People are more racist and homophobic when they're drunk, researchers have found.
The study suggests that alcohol can act as an "ignitor" for some - who are more likely to express their prejudices in the form of hate crime, Cardiff University said.
They analysed the experiences of 124 injured victims of violence in accident and emergency rooms in three cities across Britain.
The study - published in the journal Criminal Behaviour and Mental Health - was carried out in Cardiff, Blackburn and Leicester. It found that about a fifth of those interviewed said they had been attacked by people motivated by prejudice.
Drunkenness accounted for 90% of the attacks while seven people said their appearance was the main motive - blaming racial tensions within their communities.
Eight victims said they thought they were attacked because of their race, religion or sexual orientation.

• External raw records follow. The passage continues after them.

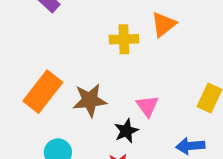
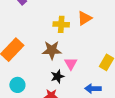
brown star: (90, 100) -> (52, 50), moved

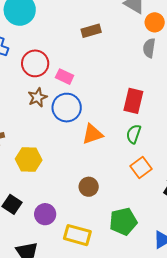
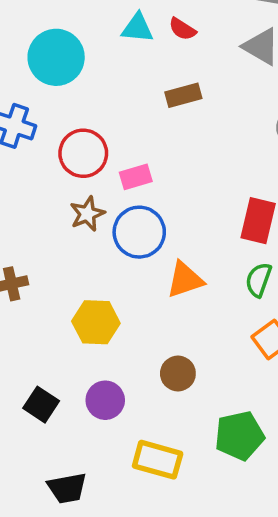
pink rectangle: (65, 77) -> (136, 177), turned -42
yellow hexagon: (29, 160) -> (96, 322), moved
purple circle: (45, 214) -> (105, 400), moved

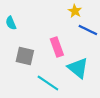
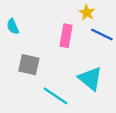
pink rectangle: (57, 47) -> (66, 36), moved, turned 30

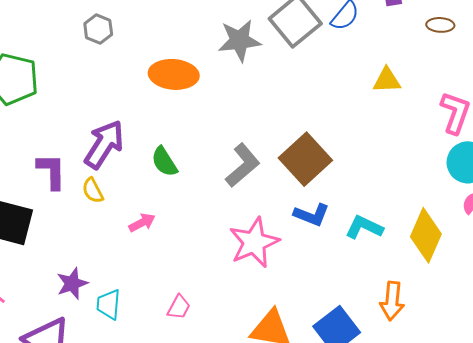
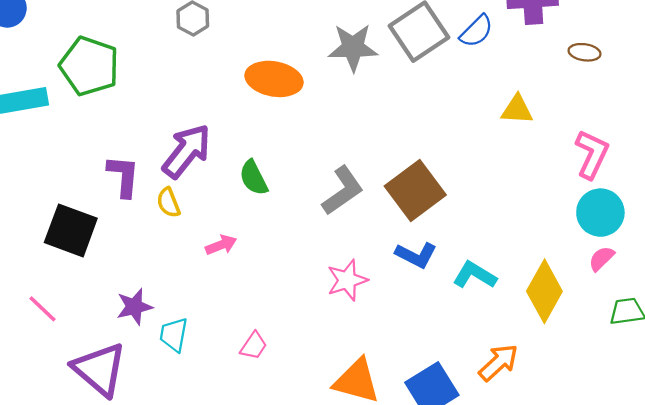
pink star: (254, 242) -> (347, 280), size x0.7
orange arrow: (392, 301) -> (498, 363), turned -144

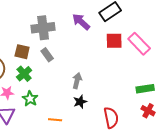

Professor John Shepherd, director of the Cardiff University Crime and Security Research Institute said that the results discovered that most attacks were not fuelled by hate alone, but that alcohol appeared to ignite a fuse. He said:
Our findings suggest that tackling alcohol abuse is not only important in regards to the health of individuals but also to the health of our society. Additionally, we have learned that emergency room violence surveys can act as a community tension sensor and early warning system.
LGBTI rights advocate Edwin Sesange told indy100 he is worried the study might be used as a scapegoat for racism and homophobia. He says perpetrators of such attacks should not blame their crimes on alcohol, adding:
I call upon the police and the justice system to go hard on people who commission such crimes. The findings are worrying especially if you are black and LGBT living in the UK.
Many victims said they believed limiting alcohol consumption would be a good strategy to reduce the risk of attacks.